The new position was a Fundraising Manager for trusts and foundations.  

However, after I spent one year in the fundraising team, there was a new opportunity at ShareAction: to lead a campaign on ethnicity pay gap reporting. It was a senior officer role, yet initially I did not have the confidence to apply for it, given my lack of campaigning experience. Thankfully, my prospective manager reassured me that I had the transferable skills. So, I applied, and yet again was surprised to get the job. I went on to lead a campaign for UK companies to voluntarily disclose their ethnicity pay gap, as part of a broader campaign to push the government to make it mandatory. I conducted several interviews with representatives of the financial industry, who gave a deep insight into ideas and practices to report and address the ethnicity pay gap. In the end, we, together with the Runnymede Trust, published a toolkit and briefing for investors on ethnicity pay gap reporting. 

Whilst gender pay gap reporting is now commonplace, ethnicity pay gap Isn’t. Do you have any idea why? 

First, it may appear that it is more complicated to collect ethnicity data than gender.  Although gender is not binary, gender pay gap reports solely focus on women, therefore it is a binary figure. This means that generally 50% of the population are women. However, there are many ethnicities, distributed differently geographically.  Nevertheless, the reality is that ethnicity pay gap reporting is feasible. As many as 35 FTSE100 companies are already voluntarily reporting their ethnicity pay gap and the figure is growing.  

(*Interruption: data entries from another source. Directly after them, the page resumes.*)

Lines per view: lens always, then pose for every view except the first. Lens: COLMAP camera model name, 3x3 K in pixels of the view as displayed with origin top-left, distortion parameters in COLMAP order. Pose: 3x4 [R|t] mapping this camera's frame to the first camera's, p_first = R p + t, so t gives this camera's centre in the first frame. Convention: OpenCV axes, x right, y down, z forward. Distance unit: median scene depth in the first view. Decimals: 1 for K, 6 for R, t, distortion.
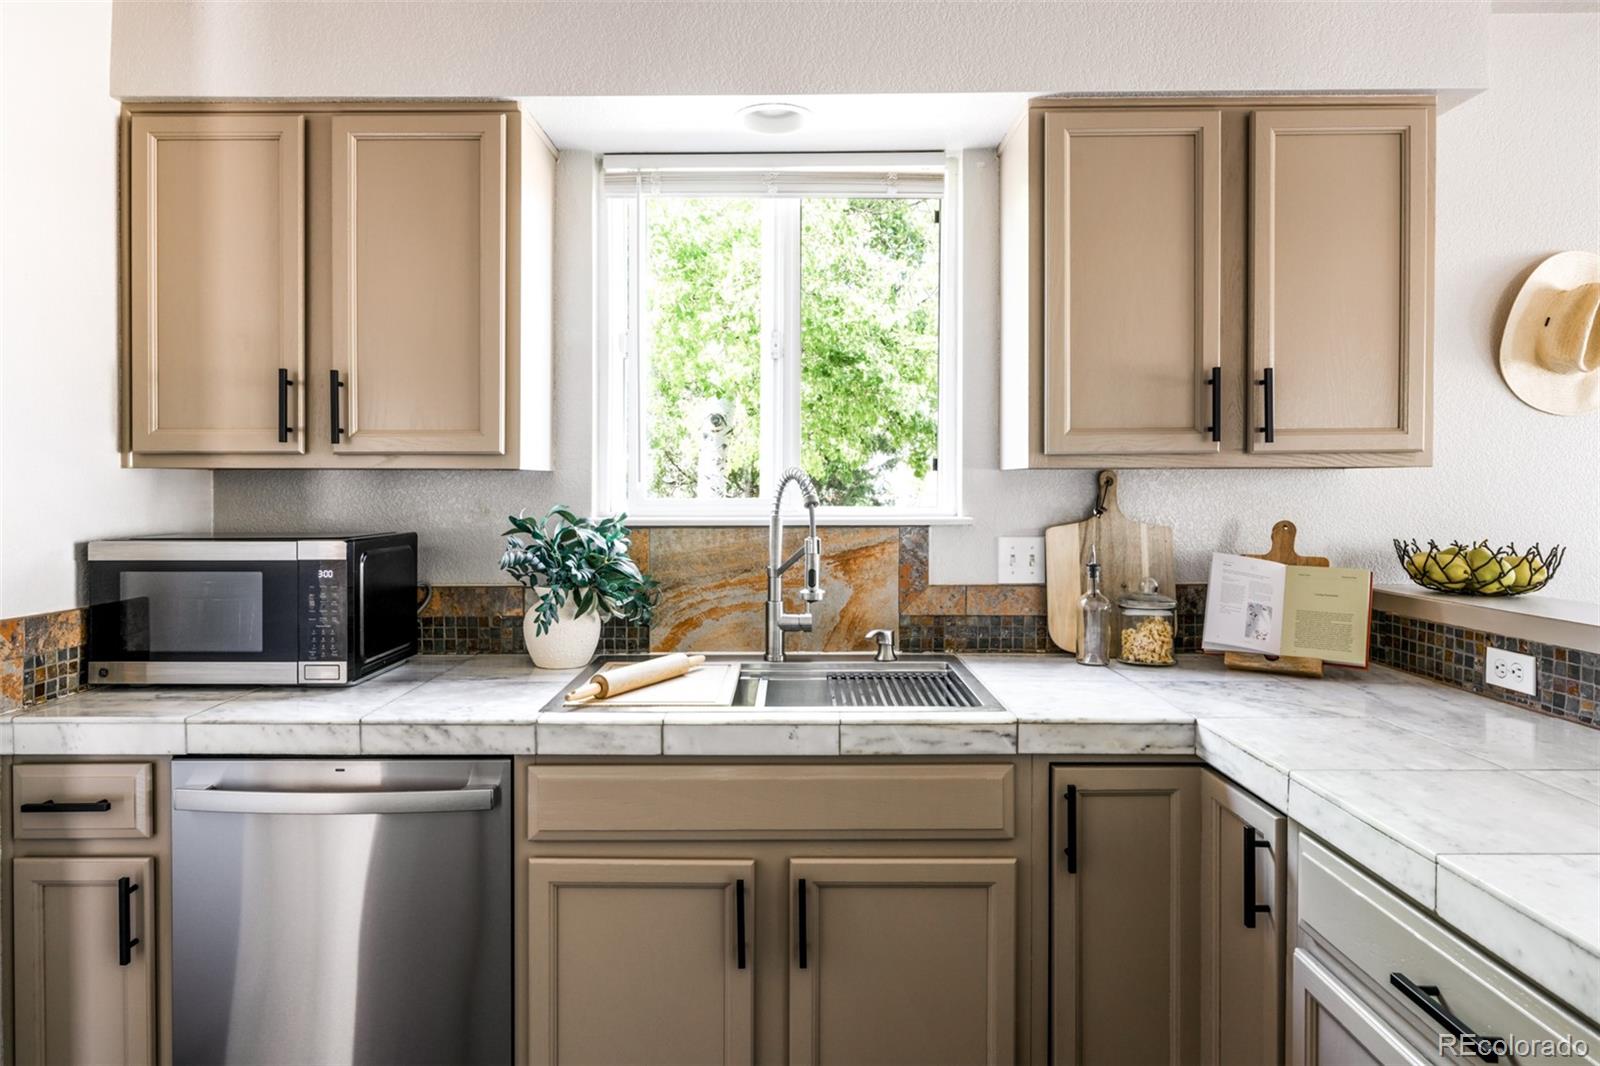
lens RADIAL K [[957.5, 0, 792.5], [0, 957.5, 497.2], [0, 0, 1]] dist [0.000242, -0.001192]
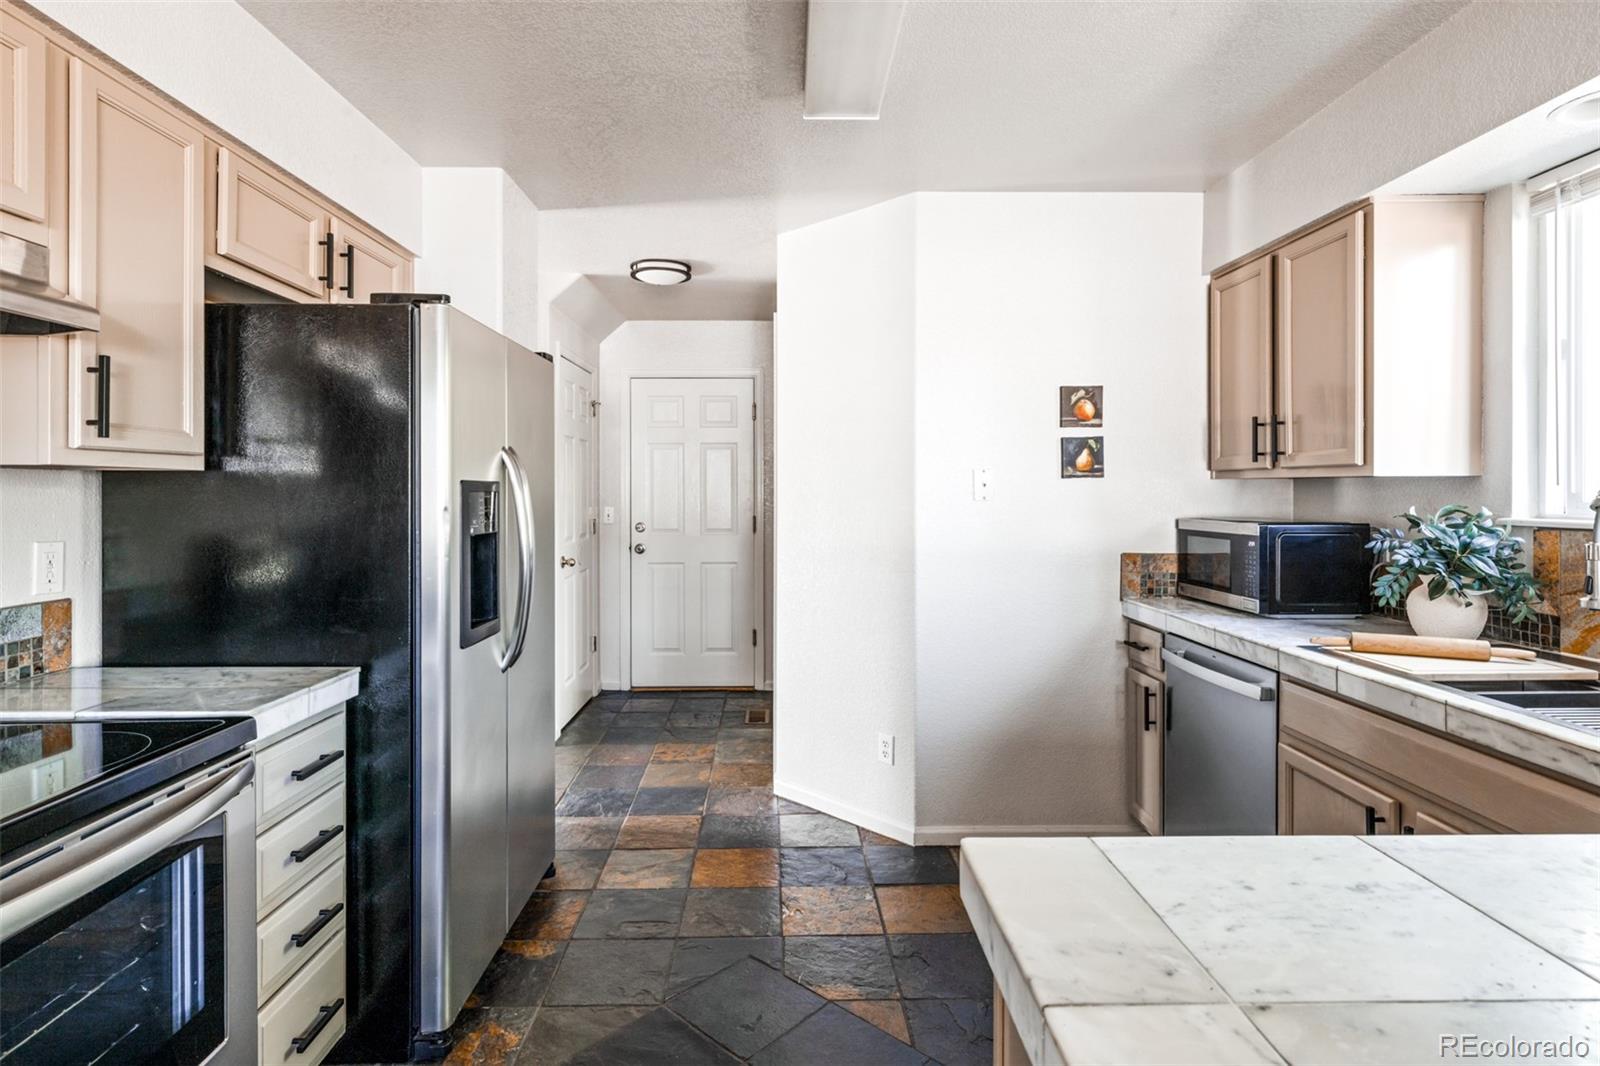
lens RADIAL K [[812.8, 0, 794.5], [0, 812.8, 489.7], [0, 0, 1]] dist [0.002054, 0.000646]
pose [[0.030094, 0.000007, -0.999547, 0.834442], [-0.009422, 0.999956, -0.000277, -0.003071], [0.999503, 0.009426, 0.030093, 0.186086]]
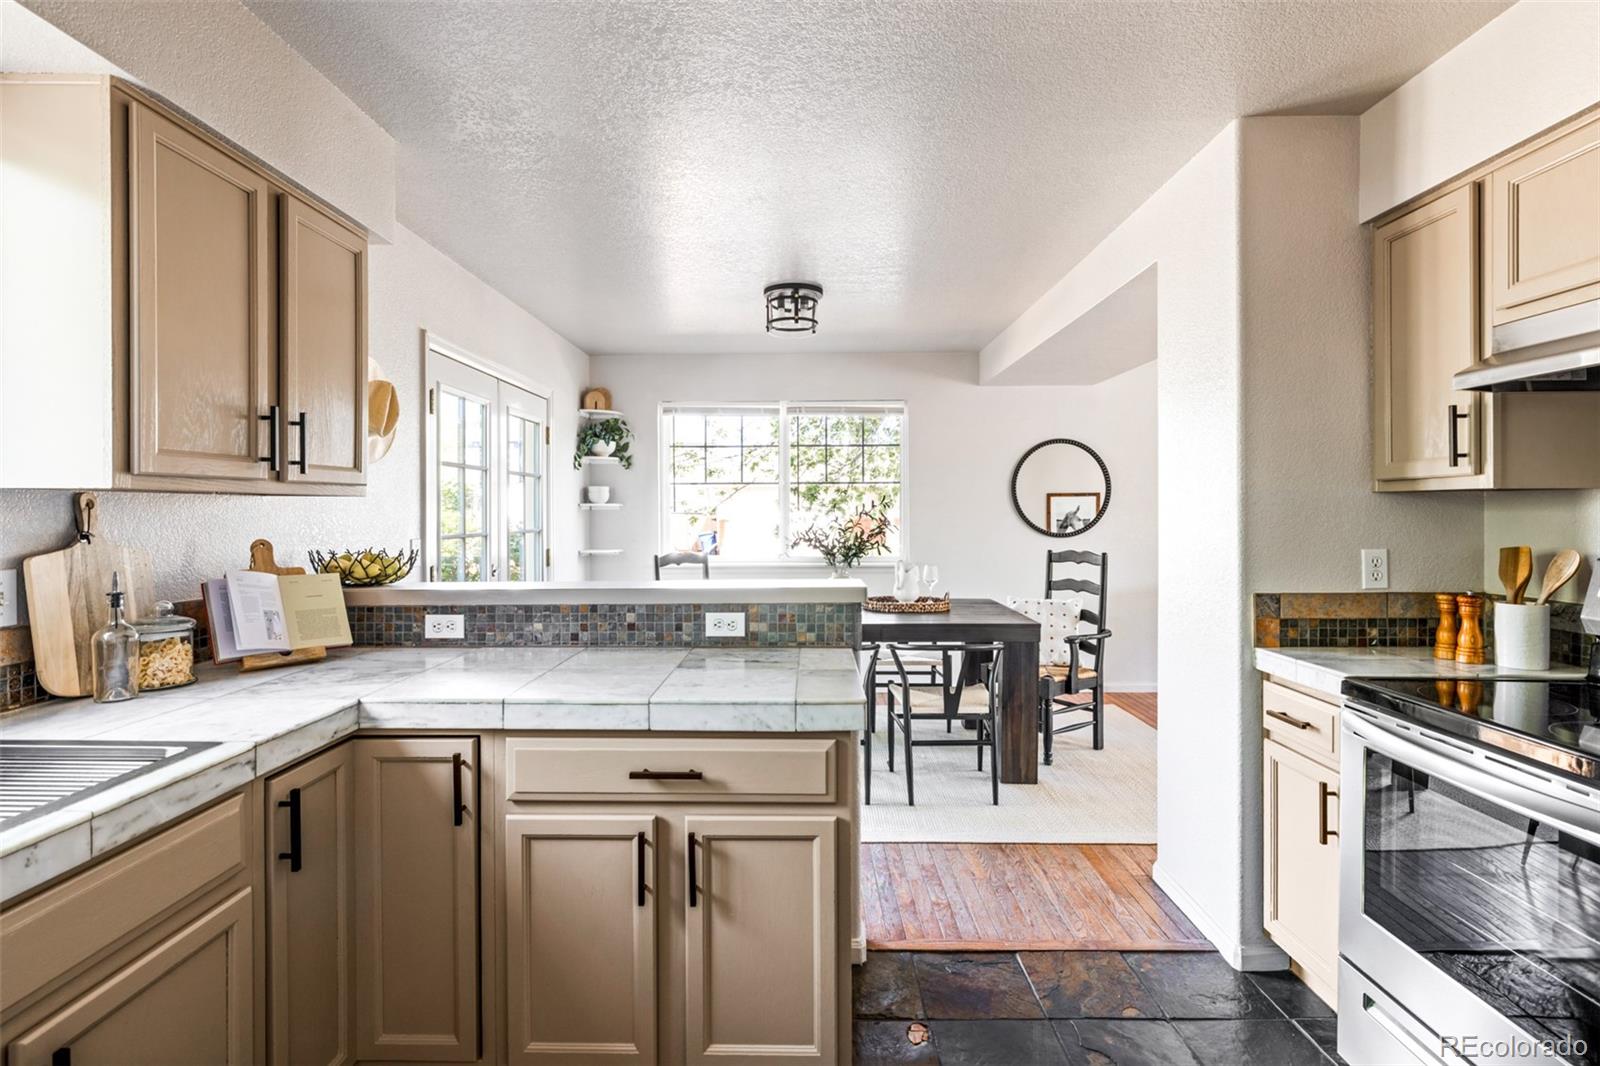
lens RADIAL K [[780.3, 0, 793.9], [0, 780.3, 513.5], [0, 0, 1]] dist [-0.001164, 0.000338]
pose [[0.007755, -0.000515, 0.999970, -0.489855], [0.011373, 0.999935, 0.000426, -0.000155], [-0.999905, 0.011369, 0.007760, 0.372120]]
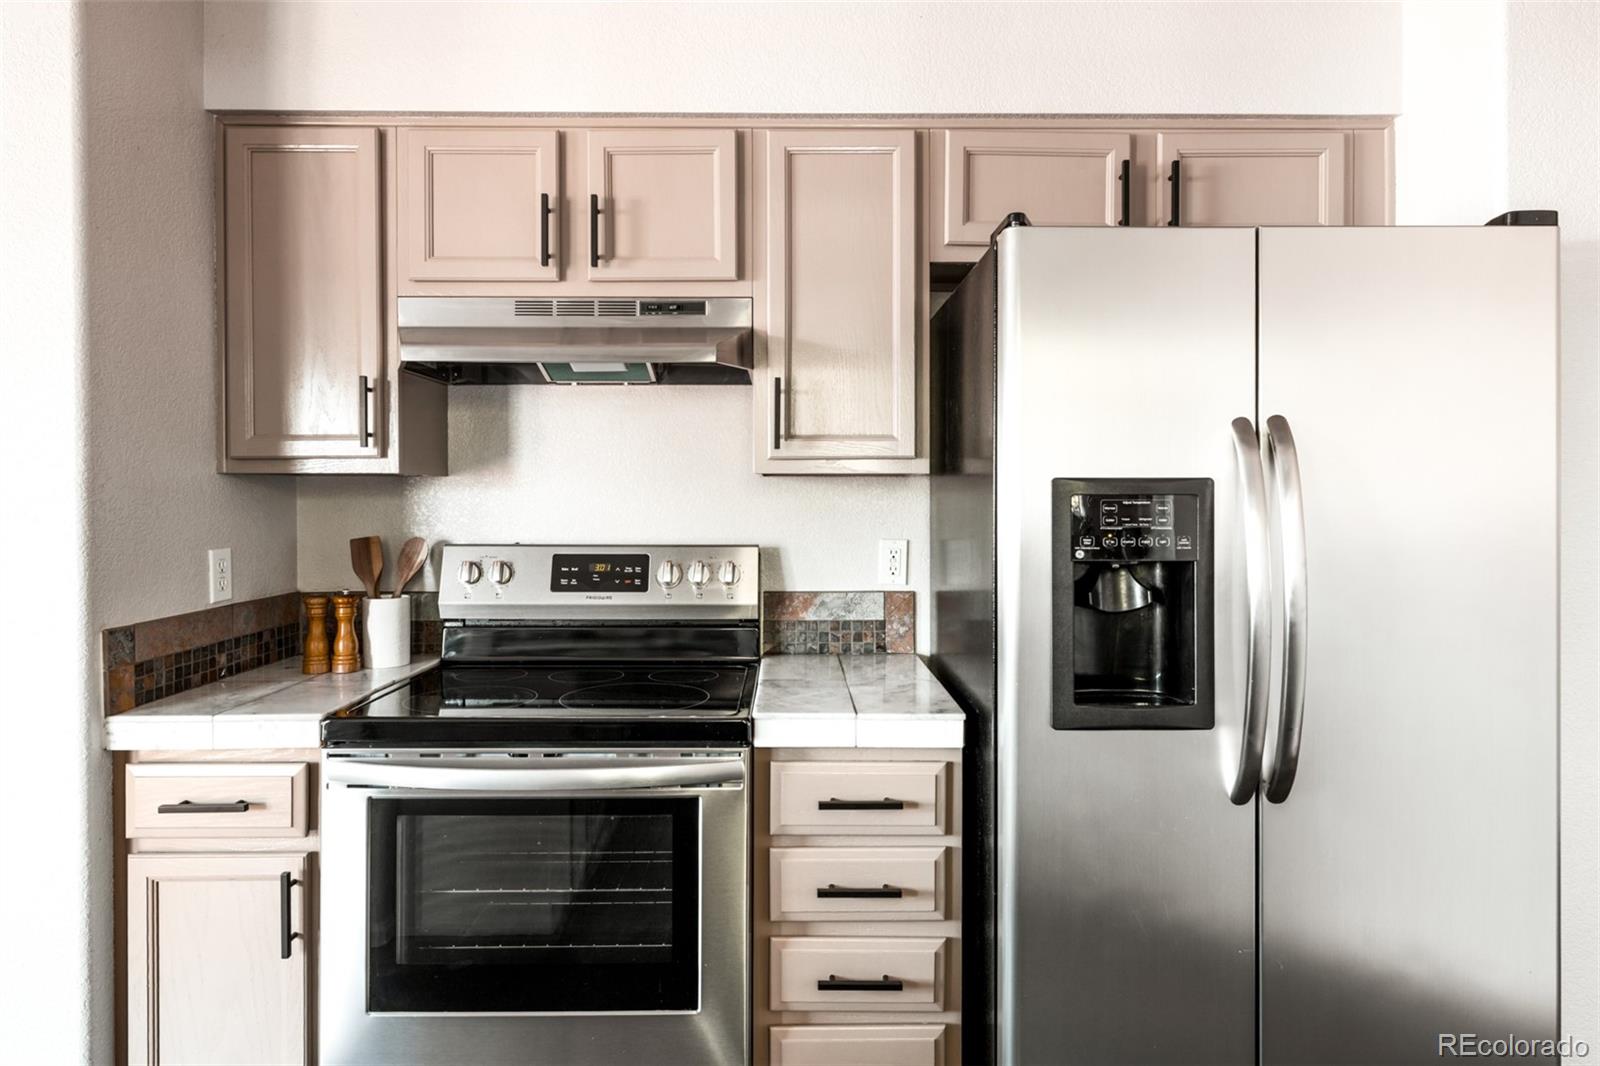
lens RADIAL K [[931.6, 0, 799.8], [0, 931.6, 495.4], [0, 0, 1]] dist [-0.000952, -0.000015]
pose [[-0.999733, 0.002035, -0.023018, 0.045971], [0.001842, 0.999963, 0.008369, -0.004186], [0.023034, 0.008324, -0.999700, 0.573960]]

Unfortunately, I suspect the other reason is prejudice. A few investors mentioned that before gender pay gap reporting became mandatory, it was easier to persuade their white male board members to voluntarily report their gender pay gap, than their ethnicity pay gap. They found merely raising the topic generated intense negative feelings.  

How was the toolkit and the campaign received? 

Generally, it was very well received, we received several encouraging messages, however, I think we need to do a lot more. I would like to find out how the toolkit is being used, and what impact it is having.  

In your opinion, what does the future hold for the ESG sector? You can think of in five or more years’ time, whatever you deem predictable? 

I think ESG is going to grow in Europe, but I am concerned about the backlash in the US and how certain investors are pulling back from it there. We need to be aware that whatever happens in the US might trickle down to Europe. I’d like to think that instead the whole meaning of Responsible Investment will be stronger, and that it will bring forth greater accountability to people and planet. We do need a greater balance towards the S of ESG, as it is underplayed now compared to the Environment. Investors want to make a profit, so in that sense ESG must make a business case to persuade them. Nevertheless, the pension industry, for example, is looking for long-term profits, and subsequently tend to be more serious about ESG. Statistics show that Gen Z, millennials and women are more interested in ESG, and I think this tendency is going to grow.